Au final, un album court, sans temps morts. Les Howlin’ Jaws sont repartis à la chasse au trésors, mais la carte est plus grande. Ils sont aujourd’hui en plein dans les 60’s pré-psychédéliques (Beatles, Kinks, Zombies), dont ils n’ont gardé que le meilleur. La pulsation du blues pour les racines, les mélodies et les chœurs qui prennent le soleil, les guitares fuzz pour faire circuler le tout. Avec son riff à la Chuck Berry pris en stop sur la Route 66, Heartbreaker file vers un rendez-vous amoureux. Guitares swampy bluesy en avant, She Lies, Long Gone et Sugar Mummy vont vers le Sud. Dust pose l’ambiance d’un western spaghetto-oriental. Partout, le chant (à une, deux ou trois voix) et les loopings de mélodies évoquent trois garçons dans le vent – chaud, le vent, en tornade. Partout, le groupe avance comme un gang de félins sexy, la rue leur appartient, rien ne peut les arrêter.
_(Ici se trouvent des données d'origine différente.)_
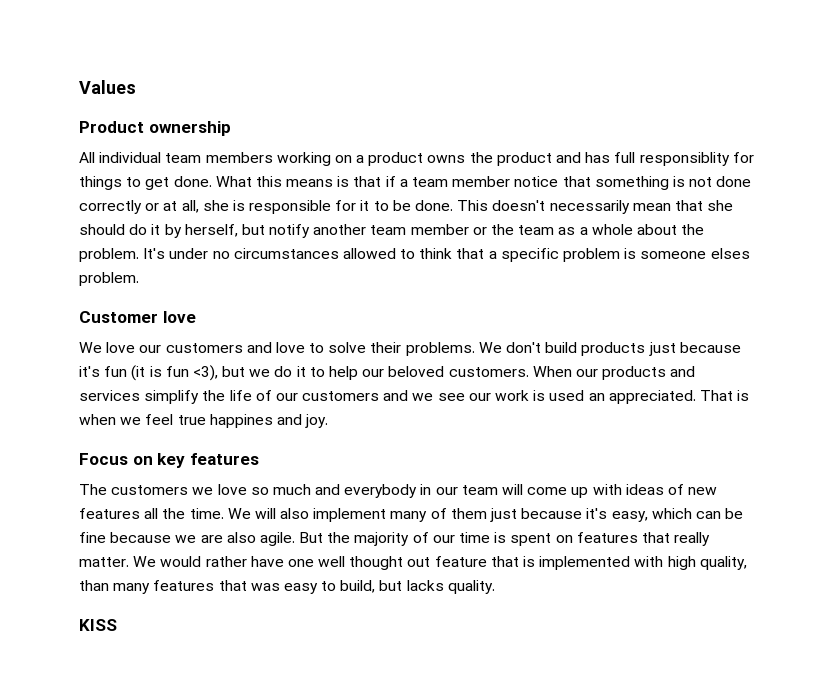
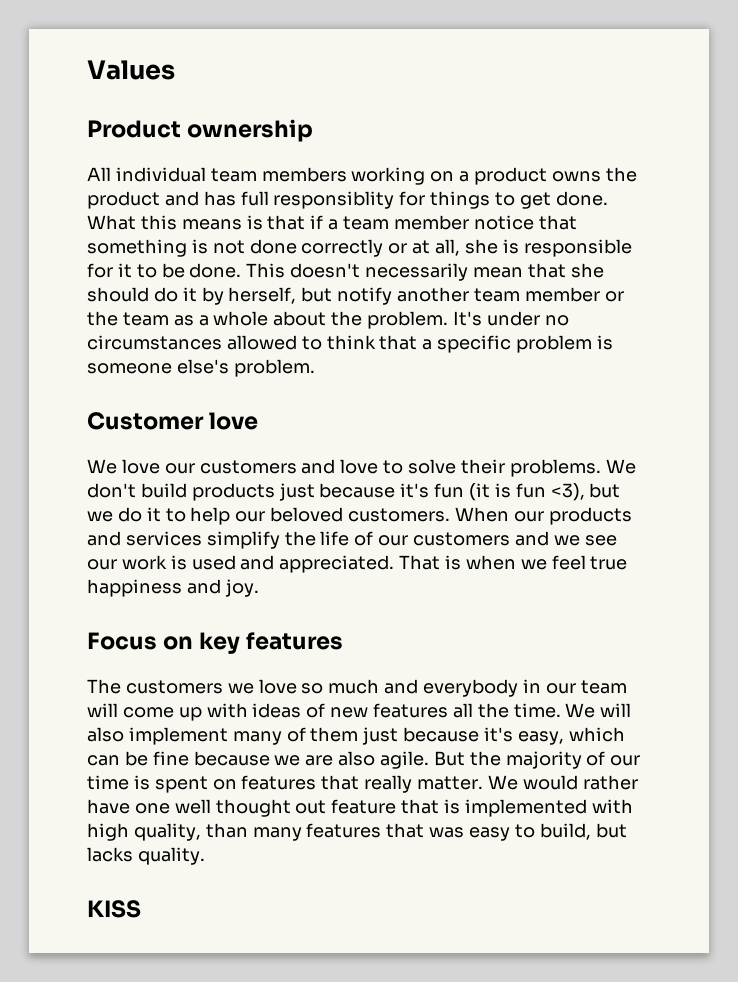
[710,248,750,259] elses -> [176,359,229,374] else's
[588,393,605,401] an -> [240,555,275,570] and
[209,414,273,428] happines -> [87,579,182,597] happiness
Aujourd’hui comme il y a dix ans, la musique des Howlin’ Jaws est un fantasme, un voyage dans l’espace-temps du rock comme un voyage de noces, une déclaration d’amour. Mais c’est tout le contraire d’une visite de musée. Le groupe ne tient pas en place. Ce qui est bien réel et contemporain dans cet album et chez les Howlin’ Jaws, c’est l’organique et le physique, la réaction chimique produite par le contact d’un corps avec un instrument de musique, accompagnée de ses effets secondaires pas du tout indésirables (suées, sensation de fièvre, euphorie, besoin d’hydratation). En attendant de retrouver les Howlin’ Jaws sur scène, on peut écouter l’album : ça va être la fête.